# Ryobi One+ Lithium charger failed???



## oddsocks (27 Feb 2009)

I've had my ryobi with LiIon battery and charger since christmas and have recharged probably 4 times. Today, with the Li battery in the charger, both the red and green lights flash and no charge happens. If I put a Ryobi NICad in it seems to charge ok, going fom flashing red to solid green in about 30mins.

Looking on google it seems to be a common problem, so guess I'll be calling screwfix in the morning. There is even feedback on screwfx for the same problem. The ryobi webpage forum tab is 'down for maintenance'.

Has anyone else experienced this, or been able to determine if its the battery or the charger? the battery test was showing 'red' but is now amber' so it looks like minimal charge went in.


----------



## neilyweely (27 Feb 2009)

bloody hell, I'm pleased youposted that. I was gonna get one this week. Guess I'm gonna stall that purchase. Let us know what happens.

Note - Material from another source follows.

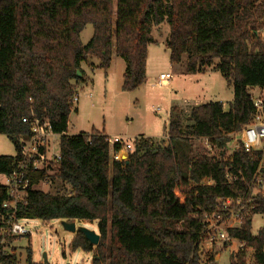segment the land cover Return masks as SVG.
Listing matches in <instances>:
<instances>
[{"label": "trees", "instance_id": "trees-1", "mask_svg": "<svg viewBox=\"0 0 264 264\" xmlns=\"http://www.w3.org/2000/svg\"><path fill=\"white\" fill-rule=\"evenodd\" d=\"M164 22L170 61L180 63L186 55V73L219 71L233 85L229 108L218 101L193 106L185 132L181 111L172 105L168 144L136 137L121 161L111 160L104 131L68 135L72 97L86 81L82 62L94 56L108 70L115 46L126 62L122 89H137L146 80L152 29ZM88 24L93 35L84 44ZM263 31L264 0H0V134L16 146L15 155H0V175L15 168L19 138L30 134L22 118L33 112L60 136L61 160L27 174L32 185L60 179L63 189L30 188L14 209L3 206L11 197L0 184V241L6 240L0 264H18L15 252L2 253L16 239L6 233L10 215L97 220V245L81 231L71 241V249L93 252L92 264H201L205 216L221 199L238 197L253 203L229 237L253 248V264H264V224L252 233L253 215H264V193L249 189L261 153L251 155L242 144L228 150L231 133L252 120L249 88L264 91ZM205 137L216 153L195 144ZM245 256L241 248L231 264H246Z\"/></svg>", "mask_w": 264, "mask_h": 264}, {"label": "rangeland", "instance_id": "rangeland-1", "mask_svg": "<svg viewBox=\"0 0 264 264\" xmlns=\"http://www.w3.org/2000/svg\"><path fill=\"white\" fill-rule=\"evenodd\" d=\"M93 35V25L88 24L81 33V41L87 44ZM154 40L148 46L146 65L147 80L137 89H122L126 62L118 56L113 47L112 65L105 70L99 67L100 60L88 56L81 66L85 70V82L79 84L78 102L73 109L68 125V135L91 131L93 128L104 131L110 138L121 136L132 140L139 136L149 137L167 145L169 112L172 105L179 107L183 119V131L190 130L192 120L188 117L193 106L218 101L226 109L233 100V85L217 70L209 68L205 72L186 73L187 56L183 55L180 63L170 61V50L166 44L169 25L162 23L152 29ZM264 38V31L262 33ZM96 64V65H95ZM171 73L168 86L160 87L157 83L161 73ZM228 150L235 149L238 132L231 133ZM164 140V141H162ZM204 147L206 152L216 153L215 149L206 148L202 140L194 141ZM60 141L56 137L55 151H59ZM14 141L5 134H0V155H15ZM6 178L0 175V184ZM60 179L37 184L35 189L43 191H63ZM66 189V187H65ZM63 221L74 222L77 230L87 228L99 233L97 220H42L38 218L23 219L30 234L15 236L6 248L15 252L18 264H92L93 252L81 248L71 249V241L75 233L67 230ZM264 224L263 214L252 217V233L257 234ZM20 237V238H19ZM201 264H231V258L241 248L246 249V264H253L254 250L244 242L236 239L220 240L212 243L206 239L200 244ZM31 250V261H28V249ZM213 258L212 261L210 259Z\"/></svg>", "mask_w": 264, "mask_h": 264}, {"label": "built area", "instance_id": "built-area-1", "mask_svg": "<svg viewBox=\"0 0 264 264\" xmlns=\"http://www.w3.org/2000/svg\"><path fill=\"white\" fill-rule=\"evenodd\" d=\"M171 78V73H161L157 83L160 87L168 86ZM249 92L255 111L251 122L238 131L240 136L236 139L234 150H238L240 144H242L244 150L251 155L257 152L261 153L249 188L253 195L260 191L264 193V91L259 87H250ZM78 99L79 95L76 92L72 97L74 106ZM22 121L30 126V134L27 137L20 136L17 164L5 176L6 182L4 184L8 187L11 197V200L3 204L5 208L16 209L17 204L24 200L27 191L36 186L31 183L27 174L29 171L46 169L50 163H56L61 160L60 148L59 151H55L56 137L60 138V136L53 132L50 122L47 119L35 116L33 112H31L29 117H23ZM203 140L206 148L213 149L208 137L203 138ZM135 141L136 138L129 140L121 136L109 137L108 144L111 160H124L125 156H128V153L134 150ZM226 175L229 179L233 178L229 172ZM47 182V180H41L38 184H46ZM203 182L211 184L212 180L204 179ZM252 203V197L247 200L241 197L235 200L232 198L221 199L215 212L205 216L201 242L203 239L210 243L233 239L229 237V228L240 226L245 213L249 210ZM22 220L10 215L6 233L10 236L30 234V230L22 224ZM2 232L4 233L5 231ZM0 243L6 244V240H2ZM2 253H9L6 246L3 248Z\"/></svg>", "mask_w": 264, "mask_h": 264}, {"label": "water", "instance_id": "water-1", "mask_svg": "<svg viewBox=\"0 0 264 264\" xmlns=\"http://www.w3.org/2000/svg\"><path fill=\"white\" fill-rule=\"evenodd\" d=\"M77 74L80 76L81 75V71L78 70ZM14 140H16V137H14ZM128 156H125V159H127ZM63 224L65 226V228L67 230L72 231L73 233H77L78 231H81L82 233H84V236L86 239H88L90 241L91 244L93 245H97L100 239V235L99 233L89 230L87 228H80L79 230H77L75 223L74 222H68V221H63Z\"/></svg>", "mask_w": 264, "mask_h": 264}, {"label": "crops", "instance_id": "crops-1", "mask_svg": "<svg viewBox=\"0 0 264 264\" xmlns=\"http://www.w3.org/2000/svg\"><path fill=\"white\" fill-rule=\"evenodd\" d=\"M113 58L114 57H112V62H113ZM112 62H111V65H112ZM96 65V64H95ZM82 67V66H81ZM82 69H83V67H82ZM146 70H147V68H146ZM83 71H84V75H86V73H85V70L83 69ZM146 78H147V74H146ZM147 80V79H146ZM145 80V81H146ZM225 108V107H224ZM226 109V108H225ZM76 111H78V107H76ZM69 125V124H68ZM68 132V131H67ZM85 132H90V131H85Z\"/></svg>", "mask_w": 264, "mask_h": 264}]
</instances>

1.15am, I just got in from the w'shop, having machined a load of elm thats needed tomorrow (today). Whats your excuse?

Cheers

Neil


----------



## oddsocks (27 Feb 2009)

well, best I can come up with is fitting axminster timber racking in the garage and then loading it up and not realising what the time was!


----------



## Maverick.uk (27 Feb 2009)

I was in scewfix the other day when i guy was taking one back for the exact same reason......Me thinks there is a major problem here somewhere.

Cheers

Mav


----------



## oddsocks (27 Feb 2009)

Maverick, I agree.

After my post last night I read all the reviews on screwfix and found this in one from 31 Jan 09,...._.Leaving the battery on charge in an unheated shed hadnt done anything by following morning. Charging in the house was OK. this may be a problem for site workers_.

Sure enough, after leaving the charger and battery indoors overnight it is now charging correctly (solid red and flashing green, then after about 30mins going to solid green). Battery self test confirms it is fully charged.

I'll still call screwfix but it looks like an exchange would not help if it is a general temperature related design issue


----------